Bölüm 30

55.8K 2.6K 160
                                    



Medya: Arda ❤️

**

Allah'ım ben ne yapacaktım; ya şimdi bu adam beni tanır ve bana bir şey yaparsa? Hayatımda hiç korkmadığım kadar çok korkuyordum.

"Şey ben bir arkadaşa bakmıştım da", buradan kendime kocaman bir alkış yolluyorum; tabi alkışlarımı eğer kurtulabilirsem kabul edebilecektim! Ben ne saçmalıyordum ya! Elin gangsteri karşımda pis pis sırıtıyor, bense burada dünyanın en klişe bahanesiyle saçmalık üretiyorum!

"Öyle kapıdan mı bakıyorsun arkadaşına, gel içeri girelim daha yakından bak. Buradan arkadaşını bulamazsın"

Ya tabi eminim sen de çok yardımcı olurdun. Allah'ım ne hallere düştüm ben böyle ya! Buradan sağ çıksam da Arda beni öldürürdü. En iyisi o görmeden buradan yavaş yavaş kaçmaktı.

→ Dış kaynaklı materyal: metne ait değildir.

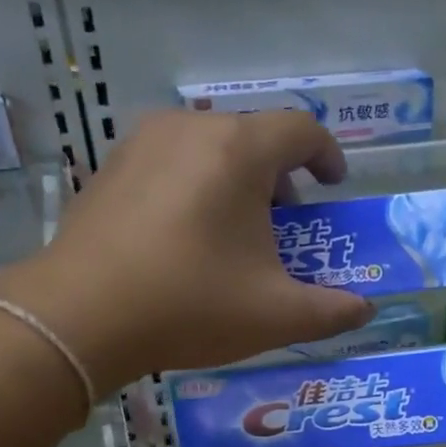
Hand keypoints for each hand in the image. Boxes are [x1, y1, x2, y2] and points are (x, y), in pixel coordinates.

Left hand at [0, 111, 372, 394]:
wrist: (80, 317)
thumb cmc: (190, 305)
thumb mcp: (276, 316)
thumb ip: (332, 311)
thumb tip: (365, 309)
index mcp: (239, 151)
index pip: (301, 129)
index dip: (328, 155)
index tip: (334, 187)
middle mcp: (191, 129)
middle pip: (253, 135)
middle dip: (282, 173)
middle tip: (289, 218)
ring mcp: (142, 143)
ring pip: (209, 145)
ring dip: (237, 178)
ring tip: (239, 228)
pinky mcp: (110, 167)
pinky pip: (170, 160)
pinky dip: (196, 184)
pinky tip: (189, 235)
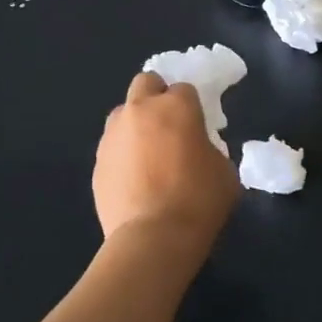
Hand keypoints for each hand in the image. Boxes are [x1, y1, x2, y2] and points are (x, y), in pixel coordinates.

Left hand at [94, 72, 239, 250]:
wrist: (153, 238)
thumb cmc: (199, 200)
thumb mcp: (224, 170)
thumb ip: (210, 148)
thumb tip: (198, 150)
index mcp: (177, 106)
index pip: (184, 88)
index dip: (192, 106)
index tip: (198, 126)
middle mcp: (141, 110)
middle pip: (146, 83)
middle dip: (157, 96)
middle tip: (169, 125)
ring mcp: (114, 134)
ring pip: (124, 113)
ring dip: (136, 123)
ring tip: (148, 153)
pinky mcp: (97, 161)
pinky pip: (113, 145)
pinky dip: (123, 153)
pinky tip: (134, 178)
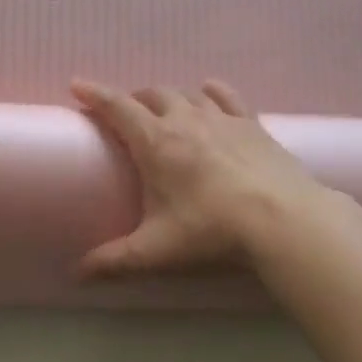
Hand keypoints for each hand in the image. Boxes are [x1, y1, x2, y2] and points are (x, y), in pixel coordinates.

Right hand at [70, 79, 324, 277]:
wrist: (285, 220)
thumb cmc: (212, 230)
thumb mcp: (156, 250)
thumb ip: (114, 261)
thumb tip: (77, 275)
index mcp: (155, 142)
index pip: (117, 107)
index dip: (95, 94)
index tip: (77, 85)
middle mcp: (185, 119)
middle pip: (151, 94)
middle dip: (132, 99)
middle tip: (123, 116)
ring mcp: (222, 118)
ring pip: (186, 93)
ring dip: (168, 98)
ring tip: (162, 111)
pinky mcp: (252, 124)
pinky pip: (226, 96)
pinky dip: (211, 92)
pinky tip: (208, 92)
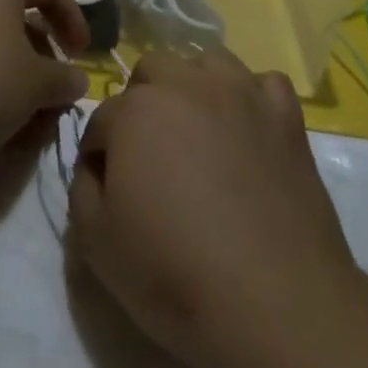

"Şey ben galiba yanlış yere geldim; arkadaşım bir üstteki sokağı kastetmişti muhtemelen. Ben sizi daha fazla meşgul etmeden gideyim" deyip arkamı dönüp gidecekken adamın kolumdan tutup beni çekmesiyle bir anda onun pis suratıyla karşı karşıya geldim.

"Ne meşgulü, gel misafirim ol"

Arda ve Eymen içeride belki de canlarıyla uğraşırken benim şurada başıma gelenlere bak! hem de kendi aptallığım yüzünden! Hayır neyime güveniyorum da  buraya geliyorum ki ben! Ama ya Arda'ya kötü bir şey olursa, orada da kös kös oturup bekleyemezdim ki!

Kollarımı adamdan kurtarmaya çalıştım ama adam beni iyice kendine çekmeye başladı, işte şimdi mahvolmuştum.

"Bıraksana kolumu ya, canımı acıtıyorsun",  korkudan ve sinirden gözlerimden yaşlar akmaya başlamıştı.

"Elif?"

Tam umudumu kaybetmişken Arda'nın sesiyle kendime gelmiştim. Karşıya baktığımda Arda ve Eymen yan yana bize doğru geliyorlardı; çok şükür ikisi de iyiydi.

"Sen yoksa onlarla mı birliktesin lan? Seni sürtük demek bana burada oyun oynayacaktın"

"Ya bıraksana beni"

Adamdan uzaklaşmaya çalışırken adam beni birden yere sert bir şekilde itip, düşmeme neden oldu. Canım çok acımaya başlamıştı. Az önce yavaştan akmaya başlayan gözyaşlarım şimdi şelale olmuştu,  önümü bile zor görüyordum.

Arda hızla koşarak adamın üstüne atlayıp saldırmaya başlamıştı; sinirle bir şeyler söylüyordu ama hiçbir şekilde onları duyamıyordum.

"Elif iyi misin?"

Kendimi toparlamaya çalışıp yanıma gelen Eymen'e kafamı sağa sola sallayarak iyi olmadığımı anlatmaya çalıştım. Arda orada lanet bir adamla boğuşurken nasıl iyi olabilirdim ki!

Korkuyla Arda'nın gelmesini bekliyordum. Bardan birkaç adam daha çıkınca adamı Arda'nın elinden almaya çalıştılar ama almaları baya zor olmuştu; Arda o kadar sinirliydi ki adamı elinden bırakmıyordu.

En sonunda adamlar o pislik adamı Arda'nın elinden almayı başarabilmişti. İçlerinden biri Arda'ya bakıp "Bak size bir şans verdim, şansını zorlama istersen. Kuzenini de, kızı da al çek git buradan. Bir daha da asla buranın yakınından bile geçmeyin" dedikten sonra adamlarını da alıp içeri girdiler.

Eymen bana dönüp "Elif hadi biz de gidelim ayağa kalkabilecek misin?" diye sordu.

Ayağa kalkmaya çalıştım ama canımın acısından bir türlü doğrulamıyordum. Eymen bunu anlayınca uzanıp beni kucağına almak için davrandı ama Arda'nın yanımıza gelip Eymen'in kolunu omuzlarımdan çekmesiyle Eymen şaşkınca ona bakmaya başlamıştı.